5 April 2022

#Review - Braking Day

Braking Day
Adam Oyebanji
Jo Fletcher Books, 5 April 2022
Available as: HB, 368pp, audio, e
Source: Advance copy
ISBN(HB): 9781529417111

I'm grateful to Jo Fletcher Books for an advance copy of Braking Day to consider for review.

Braking Day is an intelligent and atmospheric SF thriller set aboard a generation ship as it nears the end of its voyage. I enjoyed the scuffed and worn atmosphere of the Archimedes, 132 years into the mission and 6 generations of crew on from the original pioneers. Constructed as a series of habitat wheels mounted on a central core, the ship has lost one segment - "Hungary" - due an asteroid strike and another - "Ghana" is failing as its bearings give out. There is a palpable air of decay and a weariness among the crew of the Archimedes, combined with a fatalism (at least from most) that the mission will, indeed shortly end. Elsewhere in the Fleet, another ship has problems with its hydroponics. They won't be arriving a moment too soon at Tau Ceti, the "destination star".

And yet. Some on board are still wary of the idea of planetfall. It seems weird and unnatural to contemplate living on the outside of a ball of rock, unshielded from the radiation of the star. And others have moral scruples. The faction known as "BonVoys" want to prolong the journey, saving the new world from pollution and exploitation and staying in their safe, familiar vessel. 

Ravi MacLeod, a young trainee engineer, shares some doubts with the first group. But relistically, the journey can't go on for ever, and he looks forward to just having more space than his current cramped quarters allow. That's if he ever makes it to the planet - life has been particularly challenging lately. The MacLeods are seen as, basically, thieving scum - Ravi's dad was condemned to the recycler several years before - and he feels at risk of being thrown off his training course at any moment. The division in this story between "officers" and the rest is stark, reinforcing the dystopian atmosphere of the book where anyone over 75 is seen as "Dead Weight" and recycled; where water is scarce, and treated as a unit of value; where despite everyone being "crew" with a single mission, power and prestige seen to inhere in particular families;  where those families seem to have their own agendas for the vogage. 

Other problems haunting Ravi include headaches, hallucinations, and disturbing dreams which seem to be trying to tell him something about the Fleet.
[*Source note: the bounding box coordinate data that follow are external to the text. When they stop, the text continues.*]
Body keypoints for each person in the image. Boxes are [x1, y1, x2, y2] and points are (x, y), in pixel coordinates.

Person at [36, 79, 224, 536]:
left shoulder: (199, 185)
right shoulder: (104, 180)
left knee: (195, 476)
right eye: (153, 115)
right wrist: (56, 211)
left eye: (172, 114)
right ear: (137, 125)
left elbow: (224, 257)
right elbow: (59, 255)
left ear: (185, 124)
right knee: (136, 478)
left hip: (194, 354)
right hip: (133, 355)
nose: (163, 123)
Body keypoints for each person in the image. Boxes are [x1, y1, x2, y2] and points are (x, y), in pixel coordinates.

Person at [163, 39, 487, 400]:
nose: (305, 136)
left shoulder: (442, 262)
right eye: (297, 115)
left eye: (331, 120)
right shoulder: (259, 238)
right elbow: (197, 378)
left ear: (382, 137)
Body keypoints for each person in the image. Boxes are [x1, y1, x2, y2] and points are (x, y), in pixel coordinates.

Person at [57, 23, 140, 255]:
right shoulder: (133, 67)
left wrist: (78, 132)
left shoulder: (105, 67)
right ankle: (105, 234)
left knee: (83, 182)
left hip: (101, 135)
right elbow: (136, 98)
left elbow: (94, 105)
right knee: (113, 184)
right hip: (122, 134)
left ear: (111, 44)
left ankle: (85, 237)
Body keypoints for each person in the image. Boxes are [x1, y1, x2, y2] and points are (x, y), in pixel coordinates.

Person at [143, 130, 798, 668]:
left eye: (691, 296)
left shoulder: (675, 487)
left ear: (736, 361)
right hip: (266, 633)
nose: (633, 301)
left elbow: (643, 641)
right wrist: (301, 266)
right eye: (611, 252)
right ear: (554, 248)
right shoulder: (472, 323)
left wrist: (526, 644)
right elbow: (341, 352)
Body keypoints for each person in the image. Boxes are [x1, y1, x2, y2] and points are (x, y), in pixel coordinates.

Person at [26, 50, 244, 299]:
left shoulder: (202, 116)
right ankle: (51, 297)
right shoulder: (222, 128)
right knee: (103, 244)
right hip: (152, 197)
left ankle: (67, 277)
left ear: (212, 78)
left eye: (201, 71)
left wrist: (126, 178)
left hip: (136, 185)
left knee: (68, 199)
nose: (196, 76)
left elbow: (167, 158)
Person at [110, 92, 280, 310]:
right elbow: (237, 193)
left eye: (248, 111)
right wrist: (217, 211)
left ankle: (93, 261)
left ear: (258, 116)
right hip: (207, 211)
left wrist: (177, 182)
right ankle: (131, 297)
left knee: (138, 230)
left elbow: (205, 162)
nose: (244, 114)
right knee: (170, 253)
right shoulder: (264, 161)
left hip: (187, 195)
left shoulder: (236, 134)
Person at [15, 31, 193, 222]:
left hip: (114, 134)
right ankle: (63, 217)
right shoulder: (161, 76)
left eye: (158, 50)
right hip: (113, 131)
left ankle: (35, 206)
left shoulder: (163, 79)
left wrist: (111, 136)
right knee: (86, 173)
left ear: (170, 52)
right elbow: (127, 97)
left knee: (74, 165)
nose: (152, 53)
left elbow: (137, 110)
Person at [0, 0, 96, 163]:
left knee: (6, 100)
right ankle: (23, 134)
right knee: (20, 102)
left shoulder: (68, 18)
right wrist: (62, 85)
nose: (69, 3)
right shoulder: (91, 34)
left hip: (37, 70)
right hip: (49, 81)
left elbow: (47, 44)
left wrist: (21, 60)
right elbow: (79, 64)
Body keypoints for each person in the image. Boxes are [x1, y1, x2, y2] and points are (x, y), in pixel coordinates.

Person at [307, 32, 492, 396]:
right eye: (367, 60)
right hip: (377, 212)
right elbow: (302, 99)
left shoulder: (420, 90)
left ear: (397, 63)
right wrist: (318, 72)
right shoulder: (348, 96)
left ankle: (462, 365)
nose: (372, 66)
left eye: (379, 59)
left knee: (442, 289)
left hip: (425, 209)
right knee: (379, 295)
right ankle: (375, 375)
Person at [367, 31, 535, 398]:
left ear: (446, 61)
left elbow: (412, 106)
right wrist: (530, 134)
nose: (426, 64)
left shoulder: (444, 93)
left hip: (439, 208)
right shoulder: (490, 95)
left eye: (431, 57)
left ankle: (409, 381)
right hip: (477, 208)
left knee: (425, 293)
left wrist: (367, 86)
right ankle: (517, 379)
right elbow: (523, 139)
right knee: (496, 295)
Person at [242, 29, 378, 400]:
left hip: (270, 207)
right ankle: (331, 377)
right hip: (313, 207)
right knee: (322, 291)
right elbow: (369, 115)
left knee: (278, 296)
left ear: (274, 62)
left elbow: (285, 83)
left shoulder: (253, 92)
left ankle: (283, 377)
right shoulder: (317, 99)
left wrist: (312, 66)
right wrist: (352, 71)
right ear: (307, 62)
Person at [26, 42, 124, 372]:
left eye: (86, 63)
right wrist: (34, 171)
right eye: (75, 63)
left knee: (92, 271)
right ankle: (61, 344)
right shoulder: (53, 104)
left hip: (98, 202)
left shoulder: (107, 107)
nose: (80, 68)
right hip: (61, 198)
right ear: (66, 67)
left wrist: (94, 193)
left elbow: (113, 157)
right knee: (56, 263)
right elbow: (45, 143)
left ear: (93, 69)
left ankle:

This is not only worrying but it makes it hard to perform his - very strenuous - daytime duties. Desperate for help, he turns to the only person he can think of - his cousin Boz. Boz is, however, a quintessential MacLeod, a bad girl with fingers in many dodgy pies and who has herself come within a whisker of being declared Dead Weight. She, too, may well have her own plans for the future...

The interaction between model pupil Ravi and near-delinquent - even if she is a brilliant coder - Boz - we a great delight in this book. The light their different attitudes cast on the social structure of Archimedes helps make the story very, very real and those social structures are really the heart and soul of the book. I wasn't completely convinced by the science, especially the pseudo-gravity, but in my view that really doesn't matter so long as it's basically plausible: what counts rather is the credible treatment given both to the evolution of society aboard the ship, its current pathological form, and the impact of that on the fifth and sixth generation crew who never asked to be born into such a strange situation. 

Above all, perhaps, the focus this story casts on the why of the trip. Why would you commit to that one way journey, knowing your kids, and their kids, and their kids, will live out their lives aboard the ship, with only distant generations having any chance of arrival? Oyebanji makes out a very plausible case in the future of Earth and it's one that will drive a potential conflict for those descendants, albeit one they don't expect. Things have been hidden form the travellers, and Ravi and Boz may be the first since Launch to understand the full truth - and the nature of the danger that threatens everyone's dreams. 

Of course, Ravi's own dreams and hallucinations do prove to be linked to this central mystery. We're not kept on tenterhooks to the very end about it as he and Boz work out what it is, rather enlightenment comes earlier (though some mysteries remain) moving the second half of the book more into thriller and conflict territory as they have to face up to a responsibility for the Fleet and the 30,000 or so humans within it. That position poses particular dilemmas, especially for Ravi whose self-image and life plans have all been about distancing himself from his raffish family and progressing within Fleet society - what will he do if all that respectability is at risk because of the action he needs to take? 

Very much about growing up and taking responsibility, but also about learning to question and think for oneself, Braking Day is very effective in matching the external challenge to a protagonist with whom the reader will I think feel a lot of sympathy.